Cities Are Not For Everyone


David Harvey's "The Right to The City"  digests that the city as such a large scale artificial product that sets the stage for life, generically,  and at its level of ubiquity serves as a controller of it... at least for many. It can be seen as an outcome of capitalism but, throughout history a product of excess.


My immediate thoughts go to equity and access; if not merely brought on by the assertion in the title of the article, it is probably the most topical. It seems familiar now that cities aren't for everybody, speaking of course, economically and financially. Though cities are often more liberal of thought and accepting of differences due to increased diversity, an obvious outcome of density there is a clear income bracket barrier. 

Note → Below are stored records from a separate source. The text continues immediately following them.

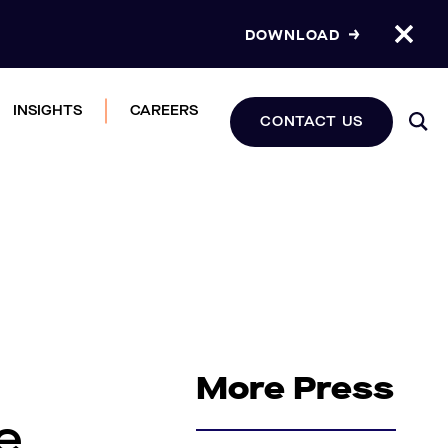
DOWNLOAD
INSIGHTS
CAREERS
CONTACT US
More Press
e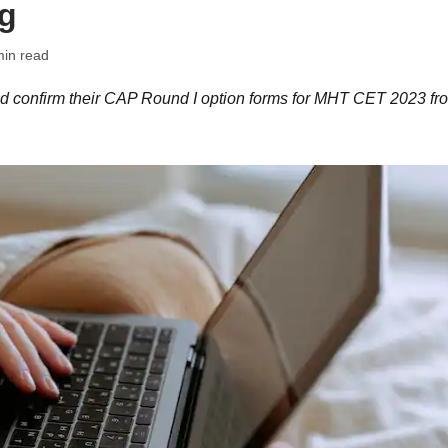
rg
min read
nd confirm their CAP Round I option forms for MHT CET 2023 fr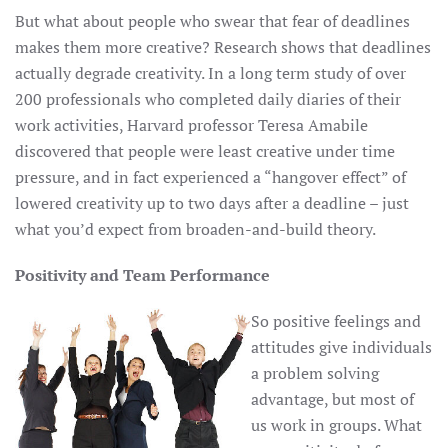
But what about people who swear that fear of deadlines
makes them more creative? Research shows that deadlines
actually degrade creativity. In a long term study of over
200 professionals who completed daily diaries of their
work activities, Harvard professor Teresa Amabile
discovered that people were least creative under time
pressure, and in fact experienced a “hangover effect” of
lowered creativity up to two days after a deadline – just
what you’d expect from broaden-and-build theory.
Positivity and Team Performance
So positive feelings and
attitudes give individuals
a problem solving
advantage, but most of
us work in groups. What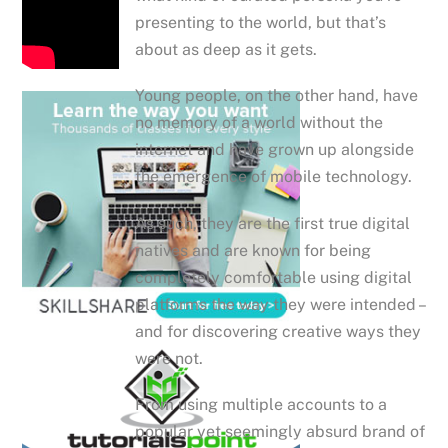
presenting to the world, but that’s
about as deep as it gets.
Young people, on the other hand, have
no memory of a world without the
internet and have grown up alongside
the emergence of mobile technology.
As such, they are the first true digital
natives and are known for being
completely comfortable using digital
platforms the way they were intended –
and for discovering creative ways they
were not.
From using multiple accounts to a
popular yet seemingly absurd brand of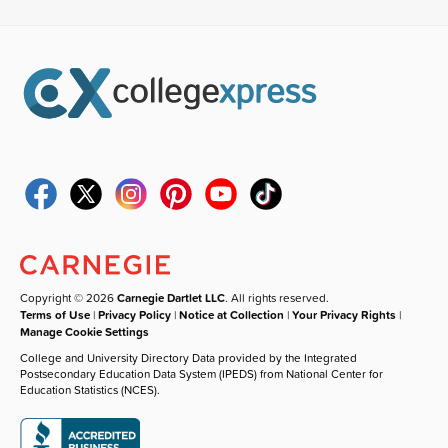
Copyright © 2026
Carnegie Dartlet LLC
. All rights reserved.
Terms of Use
|
Privacy Policy
|
Notice at Collection
|
Your Privacy Rights
|
Manage Cookie Settings
College and University Directory Data provided by the Integrated
Postsecondary Education Data System (IPEDS) from National Center for
Education Statistics (NCES).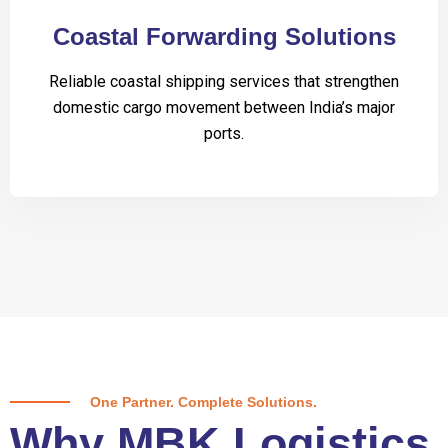
Coastal Forwarding Solutions
Reliable coastal shipping services that strengthen
domestic cargo movement between India’s major
ports.
One Partner. Complete Solutions.
Why MBK Logistics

I think now more than ever, our class is thinking in terms of financial stability and trajectory as we begin to close in on graduation and have to consider career and life decisions. As an anecdote, my brother has been trying to get me to move to Boston (where he lives), where the average rent is $2,850 (depending on where you look). You would think that graduating from a decent institution with a master's degree in a growing field, where we enter a job market with essential technical skills and knowledge, would allow us to move anywhere we want, but this is not the case. Anyone graduating from our program clearly has some sort of privilege to even be getting a master's degree. Yet, moving to many cities would be a difficult or poor financial decision. Therefore maybe a complaint from a place of privilege helps portray the scale of the issue. Cities are not for everyone.